Not sure if that's TRT if Libtool is in the game, though.)

> >I found a few nits, but nothing substantial, so if you can format your
> >next iteration as git patch, and given testing, it can just go in.
> 
> What branch should I base this on? master, maint or msvc?

Doesn't matter.  I will anyway cherry-pick it onto msvc which is
currently at v1.11-157-gda15b99.

> >>Members can be specified on separate lines in a file named with @<file>.
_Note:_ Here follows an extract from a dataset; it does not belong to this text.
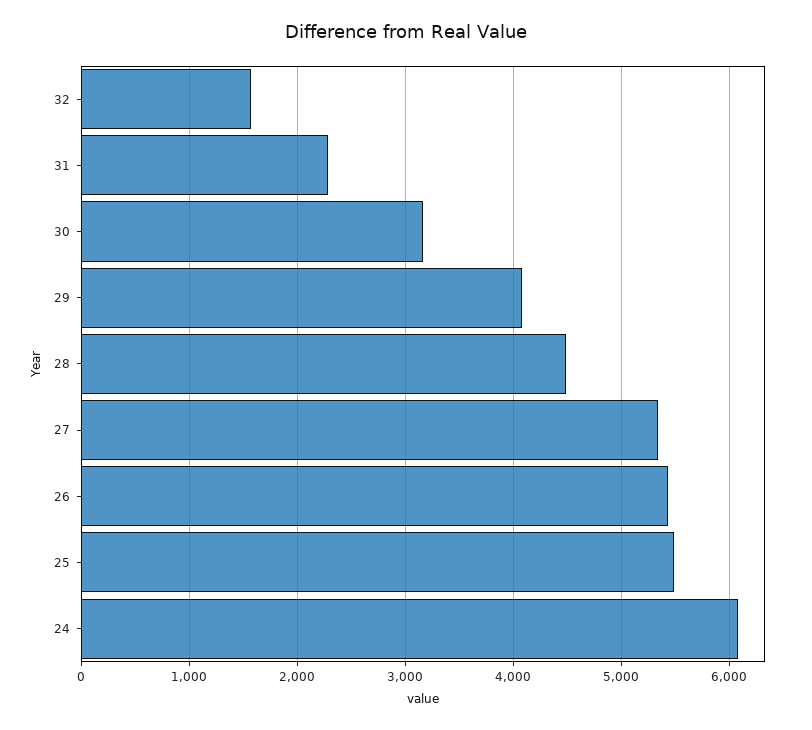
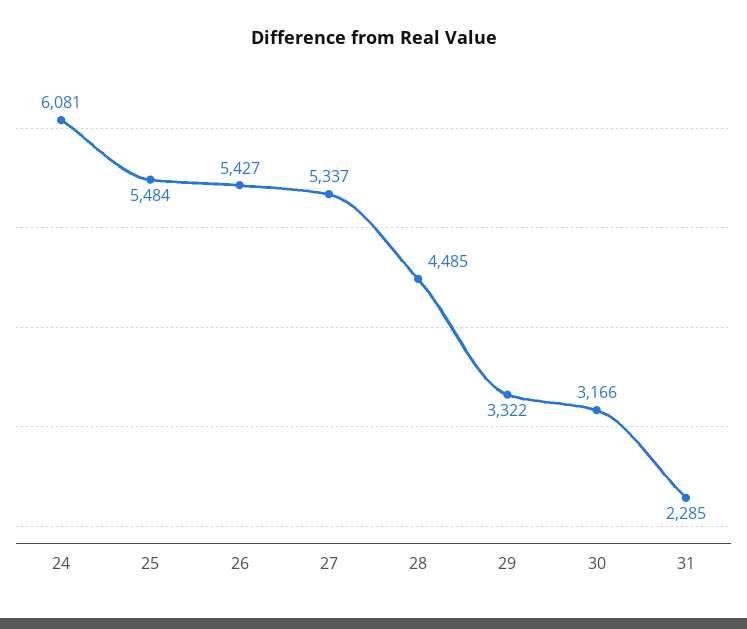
32: 1600 -> none
29: 4100 -> 3322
> >Please use @FILE not @<file>; the capitalization is already meant to
> >denote metasyntactic variables (as is done by info pages).
> 
> I wanted to, but binutils ar has this in its --help:
>   @<file>      - read options from <file>

Hmm, but both 'ld --help' and 'nm --help' have
  @FILE                       Read options from FILE

so I'm wondering whether @<file> was intentional or not.
Might want to ask the binutils list about this (also, so
they know we do these kinds of hacks).  Or, just write a
decent functionality test instead ...

> >>if test -n "$delete"; then
> >>   if test ! -f "$orig_archive"; then
> >
> >Can it be a symbolic link or another non-regular file type?
> >Won't $AR detect a non-existing file?
> 
> I doubt that lib will work with anything but regular files.
> What I'm trying to accomplish is that lib will recreate the
> archive every time if you do
>   lib -out:foo.lib foo.obj
>   lib -out:foo.lib bar.obj
>   lib -out:foo.lib baz.obj
> so that you end up with a foo.lib that only contains baz.obj.
> You have to do this:
>   lib -out:foo.lib foo.obj
>   lib -out:foo.lib foo.lib bar.obj
>   lib -out:foo.lib foo.lib baz.obj
> to create an archive that contains all three objects (unless
> you create it all in one go of course). If foo.lib doesn't
> exist, lib falls over if you use the latter syntax. So, you
> have to know in advance if you are adding to an existing
> archive or if you are creating a new one.
> 
> Per POSIX, ar should print a diagnostic if it has to create
> an archive and the c modifier isn't specified, so I just hooked
> that into the existing test.

OK, thanks.

> >>     $AR -NOLOGO -LIST "$archive" | while read member
> >>     do
> >>       func_file_conv "$member"
> >>       $AR -NOLOGO -EXTRACT:"$file" "$archive"

> >Does lib have no way to just extract the whole archive?
> 
> No. Come on, what do you expect? :-)

Ohh.  I'm sorry for you and all other w32 users.